● Try it:
Render every line of the items below as a numbered list, skipping blank lines. Leave the pictures out of the answer.

(Saved entries)
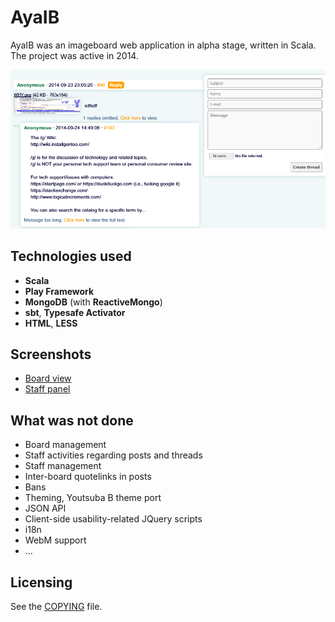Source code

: # AyaIB

AyaIB was an imageboard web application in alpha stage, written in Scala. The project was active in 2014.

![Preview screenshot](screenshots/main.png)

## Technologies used

- **Scala**
- **Play Framework**
- **MongoDB** (with **ReactiveMongo**)
- **sbt**, **Typesafe Activator**
- **HTML**, **LESS**

## Screenshots

- [Board view](screenshots/board-view.png?raw=true)
- [Staff panel](screenshots/staff-panel.png?raw=true)

## What was not done

- Board management
- Staff activities regarding posts and threads
- Staff management
- Inter-board quotelinks in posts
- Bans
- Theming, Youtsuba B theme port
- JSON API
- Client-side usability-related JQuery scripts
- i18n
- WebM support
- …

## Licensing

See the [COPYING](https://github.com/fauu/AyaIB/blob/master/COPYING) file.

● Problem solution:
1. Source code
2. : # AyaIB
3. AyaIB was an imageboard web application in alpha stage, written in Scala. The project was active in 2014.
4. ![Preview screenshot](screenshots/main.png)
5. ## Technologies used
6. - **Scala**
7. - **Play Framework**
8. - **MongoDB** (with **ReactiveMongo**)
9. - **sbt**, **Typesafe Activator**
10. - **HTML**, **LESS**
11. ## Screenshots
12. - [Board view](screenshots/board-view.png?raw=true)
13. - [Staff panel](screenshots/staff-panel.png?raw=true)
14. ## What was not done
15. - Board management
16. - Staff activities regarding posts and threads
17. - Staff management
18. - Inter-board quotelinks in posts
19. - Bans
20. - Theming, Youtsuba B theme port
21. - JSON API
22. - Client-side usability-related JQuery scripts
23. - i18n
24. - WebM support
25. - …
26. ## Licensing
27. See the [COPYING](https://github.com/fauu/AyaIB/blob/master/COPYING) file.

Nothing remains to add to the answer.